Of the 588 million in FDI USD invested in industrial parks during the first quarter, there were 25 new investment projects with a total registered capital of more than 60.2 million USD and 26 projects with additional capital adjustments, contributing nearly 528 million USD in increased capital.

With this positive investment attraction in the first quarter, industrial parks in Binh Duong have so far attracted 3,252 active projects, including 2,561 FDI projects with total registered capital of 31.57 billion USD and 691 domestic investment projects with total registered capital of 93.664 trillion VND.

According to the Management Board of Industrial Parks in Binh Duong, 10 new projects have become operational in the first quarter.
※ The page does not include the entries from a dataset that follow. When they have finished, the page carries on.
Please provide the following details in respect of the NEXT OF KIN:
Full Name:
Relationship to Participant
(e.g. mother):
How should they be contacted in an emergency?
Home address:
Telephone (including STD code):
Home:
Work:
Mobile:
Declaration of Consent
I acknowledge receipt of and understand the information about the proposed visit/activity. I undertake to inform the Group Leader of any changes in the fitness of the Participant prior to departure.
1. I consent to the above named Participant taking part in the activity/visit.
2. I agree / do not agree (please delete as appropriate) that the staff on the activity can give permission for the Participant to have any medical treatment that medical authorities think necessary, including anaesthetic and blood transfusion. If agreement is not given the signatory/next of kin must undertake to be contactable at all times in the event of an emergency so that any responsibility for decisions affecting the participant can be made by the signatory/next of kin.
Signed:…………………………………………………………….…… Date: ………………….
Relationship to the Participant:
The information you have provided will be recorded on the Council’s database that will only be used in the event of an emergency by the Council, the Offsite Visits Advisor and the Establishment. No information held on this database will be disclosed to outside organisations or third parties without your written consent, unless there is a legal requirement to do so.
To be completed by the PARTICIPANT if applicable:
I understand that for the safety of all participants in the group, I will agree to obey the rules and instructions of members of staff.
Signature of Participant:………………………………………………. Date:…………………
Currently, the province’s industrial parks have 2,706 active business and production projects, including 507 domestic projects and 2,199 FDI projects.

With effective operations, the estimated business and production targets for the first quarter of 2025 in the province’s industrial parks exceeded 11 billion USD, increasing by 7.72% compared to the same period last year and reaching 31.49% of the annual plan. Export turnover surpassed 6.34 billion USD, up 9.22% year on year, achieving 25.36% of the annual plan. Taxes and budget contributions reached nearly 175.4 million USD, increasing by 10.23% year on year and fulfilling 25% of the annual target.

Binh Duong currently has 29 industrial parks with a total planned area of 12,746 hectares. Of which, 28 industrial parks are already operational, covering a total of 12,046 hectares.

According to the Binh Duong Provincial Master Plan for 2021-2030, with a vision to 2050, which was approved by the prime minister, the province is planned to develop 48 to 50 industrial parks with a total planned area of 25,000 hectares.